Daß das Methode hat, zeigt auch, daß das Fritz Bauer Institut seiner einstigen Stellvertretenden Leiterin Irmtrud Wojak  mit ihrer anerkannten großen Biographie über Fritz Bauer eine journalistisch populär geschriebene Lebensgeschichte entgegensetzte, in der – welch Wunder – nun auch der sozialdemokratische politische Bauer zugunsten eines ‚jüdischen‘ und schwulen Bauers zurückentwickelt wird. Das passe doch so gut, Bauer als Opfer: sozialdemokratisch, jüdisch und schwul, hatte Jutta Ebeling (Die Grünen) , die Vorsitzende des Fritz Bauer Förderkreises, tatsächlich öffentlich geäußert. Daß Fritz Bauer für politische Strategien herhalten muß, Minderheiten gesellschaftlich hoffähig zu machen, ist schon allerhand. Und erst dadurch wird Bauer zum Opfer durch die, die doch in seinem Namen sprechen. Irrsinn.

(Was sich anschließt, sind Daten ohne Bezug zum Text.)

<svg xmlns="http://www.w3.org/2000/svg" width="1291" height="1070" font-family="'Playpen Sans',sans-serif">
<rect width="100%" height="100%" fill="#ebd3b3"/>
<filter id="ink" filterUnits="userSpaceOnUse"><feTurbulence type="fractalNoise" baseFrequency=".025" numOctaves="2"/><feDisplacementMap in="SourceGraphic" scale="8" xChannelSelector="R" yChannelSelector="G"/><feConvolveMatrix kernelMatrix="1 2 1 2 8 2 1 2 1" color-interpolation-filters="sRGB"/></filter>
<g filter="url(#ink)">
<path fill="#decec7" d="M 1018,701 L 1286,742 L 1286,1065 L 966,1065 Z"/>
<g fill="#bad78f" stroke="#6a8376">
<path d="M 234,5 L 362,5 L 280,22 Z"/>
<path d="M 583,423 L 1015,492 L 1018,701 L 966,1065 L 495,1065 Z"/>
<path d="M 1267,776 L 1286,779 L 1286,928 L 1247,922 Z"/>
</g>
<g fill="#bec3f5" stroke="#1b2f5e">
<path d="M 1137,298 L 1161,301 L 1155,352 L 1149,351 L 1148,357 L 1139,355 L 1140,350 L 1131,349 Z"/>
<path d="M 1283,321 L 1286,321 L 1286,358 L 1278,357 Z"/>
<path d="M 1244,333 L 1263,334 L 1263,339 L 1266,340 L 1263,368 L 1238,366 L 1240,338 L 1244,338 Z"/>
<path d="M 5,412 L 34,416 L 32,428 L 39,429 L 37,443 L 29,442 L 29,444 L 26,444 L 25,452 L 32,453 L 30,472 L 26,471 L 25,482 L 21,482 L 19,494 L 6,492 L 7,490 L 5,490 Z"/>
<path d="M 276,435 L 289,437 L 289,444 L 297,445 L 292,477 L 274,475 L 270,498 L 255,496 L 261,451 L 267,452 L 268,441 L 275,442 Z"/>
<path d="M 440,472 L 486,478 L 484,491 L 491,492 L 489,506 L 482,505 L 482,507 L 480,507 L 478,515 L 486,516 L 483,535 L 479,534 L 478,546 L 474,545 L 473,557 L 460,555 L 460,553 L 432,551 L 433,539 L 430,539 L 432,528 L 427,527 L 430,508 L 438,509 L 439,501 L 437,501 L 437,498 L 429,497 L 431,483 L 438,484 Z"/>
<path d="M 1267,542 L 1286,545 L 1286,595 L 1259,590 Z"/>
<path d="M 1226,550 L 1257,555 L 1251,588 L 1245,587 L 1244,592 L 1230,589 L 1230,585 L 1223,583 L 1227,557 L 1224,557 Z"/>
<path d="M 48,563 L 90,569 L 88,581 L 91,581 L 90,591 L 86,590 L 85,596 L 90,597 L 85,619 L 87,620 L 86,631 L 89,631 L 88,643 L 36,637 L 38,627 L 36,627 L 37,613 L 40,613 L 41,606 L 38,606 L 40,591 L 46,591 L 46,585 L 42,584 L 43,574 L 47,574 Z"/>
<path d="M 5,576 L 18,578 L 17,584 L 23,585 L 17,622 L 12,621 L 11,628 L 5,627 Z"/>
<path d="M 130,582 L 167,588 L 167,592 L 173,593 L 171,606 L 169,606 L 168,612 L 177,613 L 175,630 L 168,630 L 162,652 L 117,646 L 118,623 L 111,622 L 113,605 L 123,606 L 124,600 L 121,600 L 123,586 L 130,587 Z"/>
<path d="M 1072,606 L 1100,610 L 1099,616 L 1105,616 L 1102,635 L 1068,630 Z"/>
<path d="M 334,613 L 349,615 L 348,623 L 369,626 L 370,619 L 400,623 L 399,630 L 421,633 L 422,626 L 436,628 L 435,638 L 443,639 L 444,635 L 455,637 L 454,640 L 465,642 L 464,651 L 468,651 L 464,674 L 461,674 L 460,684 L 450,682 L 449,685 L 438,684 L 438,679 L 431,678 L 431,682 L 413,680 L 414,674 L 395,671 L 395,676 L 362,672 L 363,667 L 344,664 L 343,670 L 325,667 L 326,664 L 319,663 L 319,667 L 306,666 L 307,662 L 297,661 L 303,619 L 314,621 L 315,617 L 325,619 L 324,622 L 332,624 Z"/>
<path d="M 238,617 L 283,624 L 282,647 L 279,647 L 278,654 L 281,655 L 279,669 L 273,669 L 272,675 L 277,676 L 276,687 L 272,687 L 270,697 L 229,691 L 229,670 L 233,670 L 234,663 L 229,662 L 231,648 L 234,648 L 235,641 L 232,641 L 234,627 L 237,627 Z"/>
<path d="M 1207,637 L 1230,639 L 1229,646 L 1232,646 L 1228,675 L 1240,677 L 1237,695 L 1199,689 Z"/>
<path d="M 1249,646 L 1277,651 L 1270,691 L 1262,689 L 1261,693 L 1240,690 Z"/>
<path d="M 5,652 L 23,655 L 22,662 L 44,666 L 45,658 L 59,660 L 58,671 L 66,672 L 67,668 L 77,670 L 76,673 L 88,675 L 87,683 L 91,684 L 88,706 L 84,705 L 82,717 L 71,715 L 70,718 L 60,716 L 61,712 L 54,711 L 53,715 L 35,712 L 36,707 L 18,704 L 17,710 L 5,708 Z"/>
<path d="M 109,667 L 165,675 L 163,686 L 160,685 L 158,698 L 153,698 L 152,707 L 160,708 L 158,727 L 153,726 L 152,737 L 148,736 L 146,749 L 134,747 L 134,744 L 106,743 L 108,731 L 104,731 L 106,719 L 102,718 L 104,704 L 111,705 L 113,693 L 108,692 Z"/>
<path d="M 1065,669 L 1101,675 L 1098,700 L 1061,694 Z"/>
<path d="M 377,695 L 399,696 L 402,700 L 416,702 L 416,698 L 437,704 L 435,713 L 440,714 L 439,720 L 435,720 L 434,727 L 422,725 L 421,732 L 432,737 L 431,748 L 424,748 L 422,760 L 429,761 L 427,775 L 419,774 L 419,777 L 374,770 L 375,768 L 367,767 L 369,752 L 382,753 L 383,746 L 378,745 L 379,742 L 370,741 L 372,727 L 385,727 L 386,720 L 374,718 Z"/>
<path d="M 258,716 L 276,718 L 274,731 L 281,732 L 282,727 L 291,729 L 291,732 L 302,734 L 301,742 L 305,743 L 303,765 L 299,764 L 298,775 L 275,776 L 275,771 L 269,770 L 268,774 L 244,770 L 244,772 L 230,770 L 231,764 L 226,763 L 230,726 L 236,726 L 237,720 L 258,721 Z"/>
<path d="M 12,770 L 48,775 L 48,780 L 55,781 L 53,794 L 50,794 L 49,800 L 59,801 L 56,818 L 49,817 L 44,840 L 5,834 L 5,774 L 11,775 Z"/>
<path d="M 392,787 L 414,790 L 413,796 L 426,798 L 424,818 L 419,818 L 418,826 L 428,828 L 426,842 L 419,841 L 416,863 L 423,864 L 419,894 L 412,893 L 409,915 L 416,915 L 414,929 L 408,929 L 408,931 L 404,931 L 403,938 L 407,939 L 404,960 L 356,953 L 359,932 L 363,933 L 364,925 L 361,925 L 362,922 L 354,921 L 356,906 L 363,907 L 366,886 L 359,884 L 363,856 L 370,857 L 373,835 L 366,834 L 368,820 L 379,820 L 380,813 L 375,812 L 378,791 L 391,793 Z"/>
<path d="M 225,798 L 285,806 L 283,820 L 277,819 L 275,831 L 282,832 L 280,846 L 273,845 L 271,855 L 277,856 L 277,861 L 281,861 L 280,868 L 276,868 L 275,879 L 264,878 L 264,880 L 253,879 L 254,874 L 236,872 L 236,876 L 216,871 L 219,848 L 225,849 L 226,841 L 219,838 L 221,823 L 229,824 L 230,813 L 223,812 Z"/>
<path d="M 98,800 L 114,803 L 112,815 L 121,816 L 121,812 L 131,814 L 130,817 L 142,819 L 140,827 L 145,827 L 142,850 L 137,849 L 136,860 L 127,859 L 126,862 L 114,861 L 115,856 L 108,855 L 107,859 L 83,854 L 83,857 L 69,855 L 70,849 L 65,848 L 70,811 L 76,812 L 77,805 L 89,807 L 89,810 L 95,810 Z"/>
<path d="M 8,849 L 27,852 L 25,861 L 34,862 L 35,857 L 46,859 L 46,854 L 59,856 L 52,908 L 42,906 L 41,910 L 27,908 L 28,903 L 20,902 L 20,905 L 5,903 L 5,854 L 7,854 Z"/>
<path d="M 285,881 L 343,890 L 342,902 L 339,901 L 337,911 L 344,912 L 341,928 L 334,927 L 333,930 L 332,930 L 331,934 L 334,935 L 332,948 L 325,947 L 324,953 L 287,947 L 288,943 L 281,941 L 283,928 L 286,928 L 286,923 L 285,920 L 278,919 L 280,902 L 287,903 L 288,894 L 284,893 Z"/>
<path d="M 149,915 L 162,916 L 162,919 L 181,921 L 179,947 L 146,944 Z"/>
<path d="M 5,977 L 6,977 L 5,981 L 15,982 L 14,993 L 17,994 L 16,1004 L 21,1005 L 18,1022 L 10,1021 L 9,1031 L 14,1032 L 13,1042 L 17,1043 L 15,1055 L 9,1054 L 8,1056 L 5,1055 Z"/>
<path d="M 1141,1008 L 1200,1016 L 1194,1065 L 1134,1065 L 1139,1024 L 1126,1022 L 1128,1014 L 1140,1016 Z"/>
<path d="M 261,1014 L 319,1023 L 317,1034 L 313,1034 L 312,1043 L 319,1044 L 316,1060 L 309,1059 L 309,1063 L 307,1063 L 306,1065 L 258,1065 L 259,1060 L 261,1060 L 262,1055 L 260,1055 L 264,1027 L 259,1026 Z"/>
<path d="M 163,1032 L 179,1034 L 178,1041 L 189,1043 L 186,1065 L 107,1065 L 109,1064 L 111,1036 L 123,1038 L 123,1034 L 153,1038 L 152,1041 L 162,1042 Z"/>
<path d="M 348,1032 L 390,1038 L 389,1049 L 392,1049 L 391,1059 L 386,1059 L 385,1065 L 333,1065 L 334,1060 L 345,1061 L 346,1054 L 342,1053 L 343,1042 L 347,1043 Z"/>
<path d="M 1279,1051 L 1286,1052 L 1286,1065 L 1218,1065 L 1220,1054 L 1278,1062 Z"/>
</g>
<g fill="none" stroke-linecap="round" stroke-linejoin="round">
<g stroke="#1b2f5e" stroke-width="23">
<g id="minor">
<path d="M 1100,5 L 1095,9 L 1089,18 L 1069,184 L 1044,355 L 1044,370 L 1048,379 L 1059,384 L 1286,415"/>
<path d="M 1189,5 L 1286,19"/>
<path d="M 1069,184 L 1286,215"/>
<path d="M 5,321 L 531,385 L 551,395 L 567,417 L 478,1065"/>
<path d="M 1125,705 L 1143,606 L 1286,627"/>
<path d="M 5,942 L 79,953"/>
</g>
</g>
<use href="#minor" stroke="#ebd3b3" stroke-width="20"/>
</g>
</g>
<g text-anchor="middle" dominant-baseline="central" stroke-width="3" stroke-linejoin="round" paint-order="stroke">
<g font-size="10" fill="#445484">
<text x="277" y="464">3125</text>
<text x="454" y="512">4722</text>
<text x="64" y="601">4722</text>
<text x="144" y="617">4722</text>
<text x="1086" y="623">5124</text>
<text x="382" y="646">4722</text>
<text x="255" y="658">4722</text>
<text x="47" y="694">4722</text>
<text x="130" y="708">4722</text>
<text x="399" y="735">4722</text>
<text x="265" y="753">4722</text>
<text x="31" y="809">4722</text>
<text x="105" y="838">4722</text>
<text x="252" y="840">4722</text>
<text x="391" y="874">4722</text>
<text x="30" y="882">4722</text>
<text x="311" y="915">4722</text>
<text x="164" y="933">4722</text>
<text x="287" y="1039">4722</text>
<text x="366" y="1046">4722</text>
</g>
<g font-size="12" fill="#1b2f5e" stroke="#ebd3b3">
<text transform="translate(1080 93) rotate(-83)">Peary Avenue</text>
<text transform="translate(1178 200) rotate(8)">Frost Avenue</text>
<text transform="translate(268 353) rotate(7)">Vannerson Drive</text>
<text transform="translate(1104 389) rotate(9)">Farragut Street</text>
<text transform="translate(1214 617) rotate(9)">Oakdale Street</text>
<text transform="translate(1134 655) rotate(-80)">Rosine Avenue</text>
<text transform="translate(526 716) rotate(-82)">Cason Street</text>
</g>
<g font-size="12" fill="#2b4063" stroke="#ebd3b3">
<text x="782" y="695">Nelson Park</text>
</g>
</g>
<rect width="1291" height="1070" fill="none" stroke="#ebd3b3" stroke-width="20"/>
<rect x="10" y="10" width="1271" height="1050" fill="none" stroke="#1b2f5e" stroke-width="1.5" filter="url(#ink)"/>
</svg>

Übrigens, aber dazu muß man die korrekte Biographie eben lesen: Bauer sagte immer süffisant, Jude sei er nur im Sinne der Nürnberger Rassegesetze. Er war bekennender Agnostiker, kannte noch nicht mal jüdische Kultur, geschweige denn jüdische Feiertage, war nicht beschnitten, also keine Jude. Daß er nun zwangsweise zum Juden erklärt wird, der er für sich nicht war, wird keinen Bestand haben. Es sieht ganz so aus, als ob der politische, der sozialdemokratische Fritz Bauer wieder Aufwind erhält. Die gerade enthüllte Gedenktafel und ihr Text lassen hoffen.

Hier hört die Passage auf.